● YOUR INSTRUCTIONS
Print each of the lines below exactly, keeping every character as it appears.

● PROVIDED RECORDS

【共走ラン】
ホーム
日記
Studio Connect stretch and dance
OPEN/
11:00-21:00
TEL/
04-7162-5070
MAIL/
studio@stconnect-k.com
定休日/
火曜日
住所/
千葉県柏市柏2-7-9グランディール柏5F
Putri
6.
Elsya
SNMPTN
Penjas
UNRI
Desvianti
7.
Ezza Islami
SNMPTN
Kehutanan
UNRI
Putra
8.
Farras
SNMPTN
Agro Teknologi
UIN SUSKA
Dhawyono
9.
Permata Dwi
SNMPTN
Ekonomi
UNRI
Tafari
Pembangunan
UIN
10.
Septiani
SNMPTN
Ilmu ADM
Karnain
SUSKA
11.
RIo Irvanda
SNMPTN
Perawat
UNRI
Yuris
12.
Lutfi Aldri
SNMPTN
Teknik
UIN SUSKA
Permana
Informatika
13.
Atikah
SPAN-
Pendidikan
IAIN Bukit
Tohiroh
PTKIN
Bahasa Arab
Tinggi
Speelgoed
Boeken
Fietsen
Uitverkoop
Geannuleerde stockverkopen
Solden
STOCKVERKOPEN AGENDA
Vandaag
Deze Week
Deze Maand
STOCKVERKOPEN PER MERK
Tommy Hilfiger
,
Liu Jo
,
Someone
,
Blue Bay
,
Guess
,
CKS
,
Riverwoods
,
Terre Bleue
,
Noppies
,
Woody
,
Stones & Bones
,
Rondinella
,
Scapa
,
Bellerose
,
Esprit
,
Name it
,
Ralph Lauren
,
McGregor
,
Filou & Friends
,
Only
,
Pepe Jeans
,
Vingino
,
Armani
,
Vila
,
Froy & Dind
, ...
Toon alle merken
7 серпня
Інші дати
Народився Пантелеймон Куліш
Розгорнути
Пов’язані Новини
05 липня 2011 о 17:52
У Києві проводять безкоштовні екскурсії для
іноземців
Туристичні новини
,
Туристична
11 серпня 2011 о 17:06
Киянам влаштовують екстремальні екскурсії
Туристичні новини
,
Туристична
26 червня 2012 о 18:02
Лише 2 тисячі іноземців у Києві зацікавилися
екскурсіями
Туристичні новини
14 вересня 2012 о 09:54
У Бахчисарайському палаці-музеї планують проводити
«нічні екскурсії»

● RESPONSE AREA
【共走ラン】
ホーム
日記
Studio Connect stretch and dance
OPEN/
11:00-21:00
TEL/
04-7162-5070
MAIL/
studio@stconnect-k.com
定休日/
火曜日
住所/
千葉県柏市柏2-7-9グランディール柏5F
Putri
6.
Elsya
SNMPTN
Penjas
UNRI
Desvianti
7.
Ezza Islami
SNMPTN
Kehutanan
UNRI
Putra
8.
Farras
SNMPTN
Agro Teknologi
UIN SUSKA
Dhawyono
9.
Permata Dwi
SNMPTN
Ekonomi
UNRI
Tafari
Pembangunan
UIN
10.
Septiani
SNMPTN
Ilmu ADM
Karnain
SUSKA
11.
RIo Irvanda
SNMPTN
Perawat
UNRI
Yuris
12.
Lutfi Aldri
SNMPTN
Teknik
UIN SUSKA
Permana
Informatika
13.
Atikah
SPAN-
Pendidikan
IAIN Bukit
Tohiroh
PTKIN
Bahasa Arab
Tinggi
Speelgoed
Boeken
Fietsen
Uitverkoop
Geannuleerde stockverkopen
Solden
STOCKVERKOPEN AGENDA
Vandaag
Deze Week
Deze Maand
STOCKVERKOPEN PER MERK
Tommy Hilfiger
,
Liu Jo
,
Someone
,
Blue Bay
,
Guess
,
CKS
,
Riverwoods
,
Terre Bleue
,
Noppies
,
Woody
,
Stones & Bones
,
Rondinella
,
Scapa
,
Bellerose
,
Esprit
,
Name it
,
Ralph Lauren
,
McGregor
,
Filou & Friends
,
Only
,
Pepe Jeans
,
Vingino
,
Armani
,
Vila
,
Froy & Dind
, ...
Toon alle merken
7 серпня
Інші дати
Народився Пантелеймон Куліш
Розгорнути
Пов’язані Новини
05 липня 2011 о 17:52
У Києві проводять безкоштовні екскурсії для
іноземців
Туристичні новини
,
Туристична
11 серпня 2011 о 17:06
Киянам влаштовують екстремальні екскурсії
Туристичні новини
,
Туристична
26 червня 2012 о 18:02
Лише 2 тисячі іноземців у Києві зацікавилися
екскурсіями
Туристичні новини
14 вересня 2012 о 09:54
У Бахчисарайському палаці-музеї планують проводити
«нічні екскурсії»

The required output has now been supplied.